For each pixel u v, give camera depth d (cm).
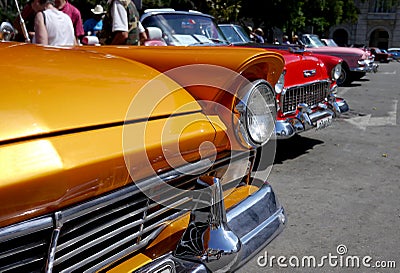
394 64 2825
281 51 502
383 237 301
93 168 128
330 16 2870
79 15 475
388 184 409
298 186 399
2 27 279
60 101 139
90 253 144
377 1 4238
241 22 2388
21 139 121
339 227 314
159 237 169
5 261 122
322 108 494
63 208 126
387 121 720
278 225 202
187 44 498
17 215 115
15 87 138
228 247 162
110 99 151
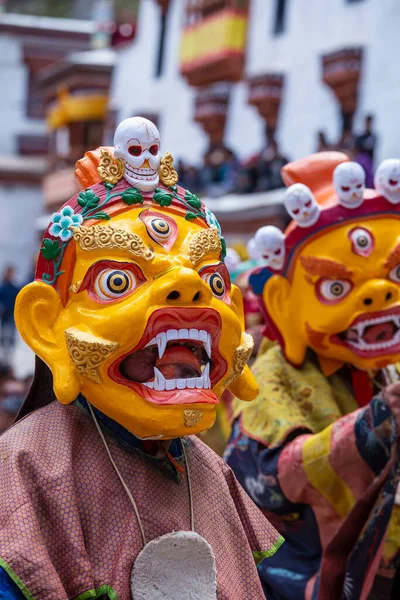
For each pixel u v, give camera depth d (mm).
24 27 20438
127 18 21578
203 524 2270
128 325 2080
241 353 2246
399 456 2910
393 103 9125
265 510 3258
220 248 2244
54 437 2148
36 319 2172
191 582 2127
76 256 2164
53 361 2152
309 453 3096
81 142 17891
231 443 3381
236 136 12289
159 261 2131
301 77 10734
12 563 1945
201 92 13438
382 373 3529
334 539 2949
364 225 3283
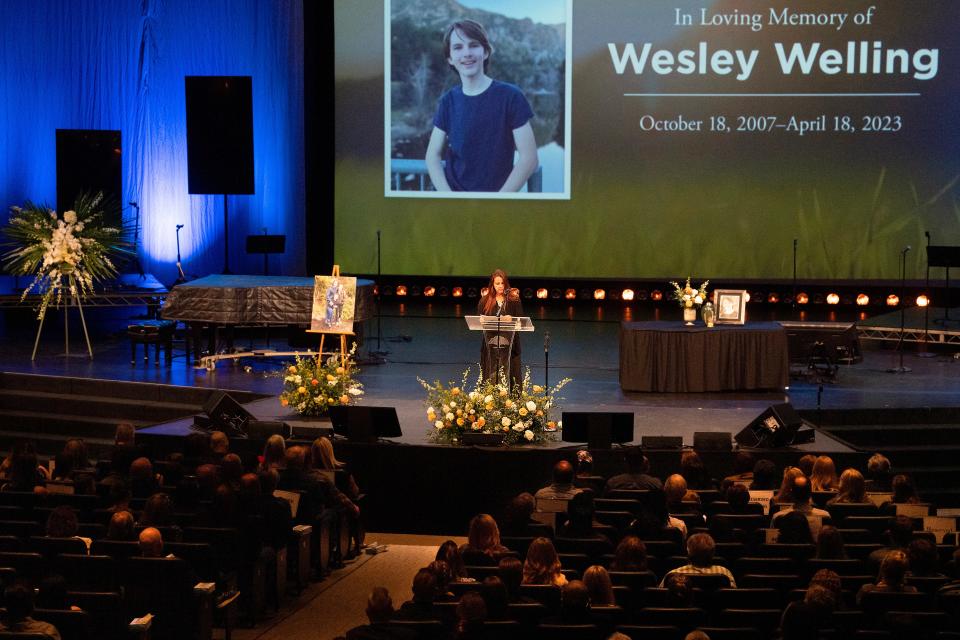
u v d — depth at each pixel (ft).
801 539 31.48
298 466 37.17
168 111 79.46
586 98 78.28
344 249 81.15
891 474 47.34
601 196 78.84
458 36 78.59
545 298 79.51
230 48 80.12
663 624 25.67
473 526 30.42
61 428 53.78
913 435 49.98
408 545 41.98
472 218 79.97
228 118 74.69
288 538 35.09
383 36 79.15
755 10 76.69
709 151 77.87
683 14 77.10
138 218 79.10
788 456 42.60
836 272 77.77
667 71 77.56
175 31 79.46
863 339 67.36
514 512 33.04
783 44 76.74
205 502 34.81
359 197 80.59
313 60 79.56
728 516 32.81
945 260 65.41
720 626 26.05
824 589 23.36
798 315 76.95
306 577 36.35
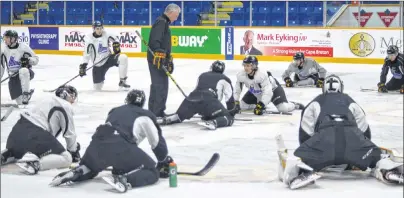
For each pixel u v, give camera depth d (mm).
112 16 38250
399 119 15422
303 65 21688
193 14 36531
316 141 8711
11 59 17047
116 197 8148
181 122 14234
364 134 9258
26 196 8156
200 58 33188
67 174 8609
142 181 8562
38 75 26328
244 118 15055
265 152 11344
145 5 37625
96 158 8547
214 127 13398
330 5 33031
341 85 9359
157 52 14180
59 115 9656
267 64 30469
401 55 20234
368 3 32938
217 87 13781
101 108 17141
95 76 21078
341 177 9172
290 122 14586
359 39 30375
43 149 9547
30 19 39094
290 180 8477
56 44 36312
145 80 24312
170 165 8609
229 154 11172
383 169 8656
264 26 34062
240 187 8688
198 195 8227
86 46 20734
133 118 8664
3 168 9688
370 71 27422
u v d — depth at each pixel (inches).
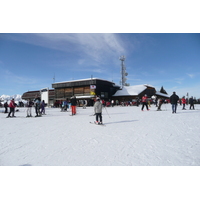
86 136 278.8
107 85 1756.9
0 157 196.5
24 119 541.6
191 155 186.2
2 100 1822.1
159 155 188.4
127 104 1585.9
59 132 315.9
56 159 186.2
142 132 294.8
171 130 303.7
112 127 350.9
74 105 644.7
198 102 1660.9
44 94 1998.0
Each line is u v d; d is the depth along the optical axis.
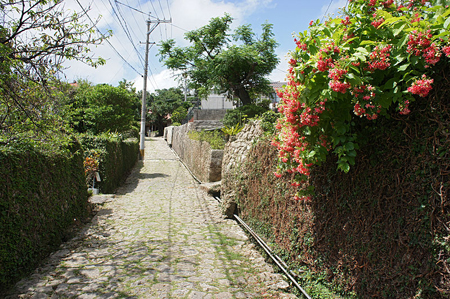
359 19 2.61
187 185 13.02
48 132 5.07
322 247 3.76
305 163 3.08
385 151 2.71
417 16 2.33
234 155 8.28
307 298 3.68
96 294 3.79
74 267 4.62
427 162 2.29
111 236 6.16
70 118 6.27
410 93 2.29
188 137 19.27
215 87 22.38
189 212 8.32
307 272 4.07
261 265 4.92
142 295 3.79
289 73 2.87
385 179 2.71
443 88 2.20
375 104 2.41
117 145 12.89
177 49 23.95
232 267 4.80
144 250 5.39
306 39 2.79
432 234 2.24
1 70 3.93
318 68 2.48
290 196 4.58
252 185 6.45
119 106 18.41
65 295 3.75
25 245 4.36
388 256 2.66
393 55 2.37
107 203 9.12
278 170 3.94
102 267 4.64
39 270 4.49
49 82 4.89
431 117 2.27
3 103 4.30
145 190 11.76
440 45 2.18
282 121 3.39
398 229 2.54
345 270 3.32
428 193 2.30
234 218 7.68
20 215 4.24
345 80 2.35
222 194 9.13
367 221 2.94
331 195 3.58
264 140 5.85
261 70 21.59
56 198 5.62
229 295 3.89
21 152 4.41
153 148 32.50
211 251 5.47
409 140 2.46
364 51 2.36
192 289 4.00
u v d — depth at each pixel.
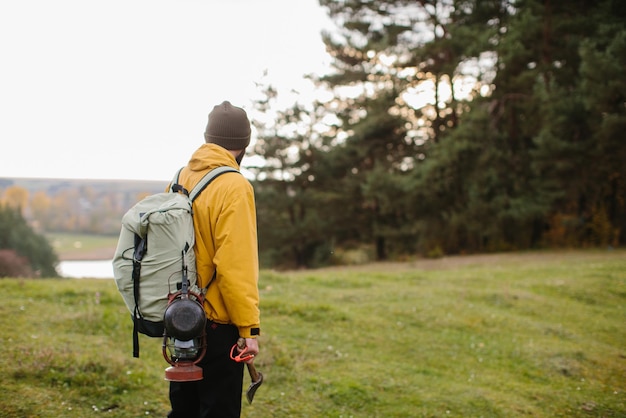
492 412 4.59
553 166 19.56
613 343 7.23
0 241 51.12
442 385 5.19
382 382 5.10
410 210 24.25
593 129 18.23
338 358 5.76
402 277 11.79
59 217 105.31
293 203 28.56
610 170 18.78
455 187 22.72
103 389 4.22
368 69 27.14
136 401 4.16
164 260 2.30
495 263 15.66
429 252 22.48
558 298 9.73
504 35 21.75
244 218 2.35
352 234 29.89
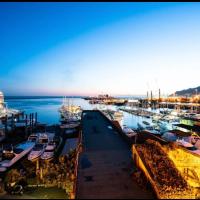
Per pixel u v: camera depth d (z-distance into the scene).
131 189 11.34
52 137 45.22
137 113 93.75
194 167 17.62
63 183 18.78
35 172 22.83
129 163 14.70
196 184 16.94
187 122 64.00
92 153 16.72
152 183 11.27
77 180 12.28
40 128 59.78
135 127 63.81
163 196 10.83
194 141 36.94
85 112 44.34
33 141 39.28
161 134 44.03
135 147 14.81
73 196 10.29
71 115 79.75
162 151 14.47
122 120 75.62
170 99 198.12
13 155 29.27
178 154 17.88
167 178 11.68
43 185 19.31
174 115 80.00
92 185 11.73
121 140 20.56
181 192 11.01
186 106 137.88
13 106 156.62
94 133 23.66
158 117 77.38
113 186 11.62
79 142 17.91
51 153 31.83
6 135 49.03
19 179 18.78
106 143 19.48
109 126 27.77
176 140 35.06
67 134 49.00
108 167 14.04
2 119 70.06
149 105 145.75
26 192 18.09
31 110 122.19
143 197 10.64
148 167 12.34
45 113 106.50
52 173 20.75
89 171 13.48
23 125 59.53
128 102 176.38
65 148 32.69
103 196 10.66
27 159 29.62
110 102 195.12
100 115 39.19
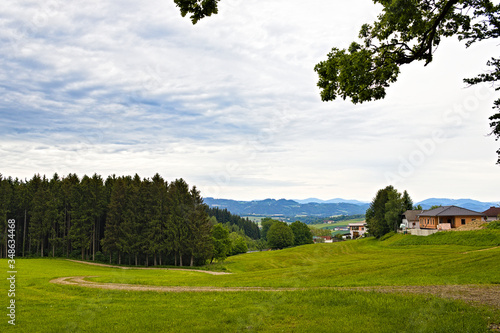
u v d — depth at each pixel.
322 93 10.73
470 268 25.39
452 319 11.38
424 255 43.12
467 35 11.48
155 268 68.56
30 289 25.77
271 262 69.94
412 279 22.69
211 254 77.50
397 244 63.62
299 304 15.79
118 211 79.38
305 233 143.88
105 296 21.94
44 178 95.06
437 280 21.41
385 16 9.63
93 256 81.25
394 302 14.62
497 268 24.11
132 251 74.75
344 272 31.09
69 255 83.88
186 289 24.81
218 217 165.50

····················

Problem requirements →
In the entries above, locate every line with the word "pixel" and copy it.

Response below →
For each pixel u v, give camera depth d (cm).
For each pixel u v, give camera depth d (mm).
u v d — depth at each pixel (ft).
For each pixel u v, give camera depth d (mm).
u v d — depth at each pixel (inches).
u v d — depth at each pixel.
Per pixel u v: camera depth d (z-distance into the scene).
u v d — depth at each pixel.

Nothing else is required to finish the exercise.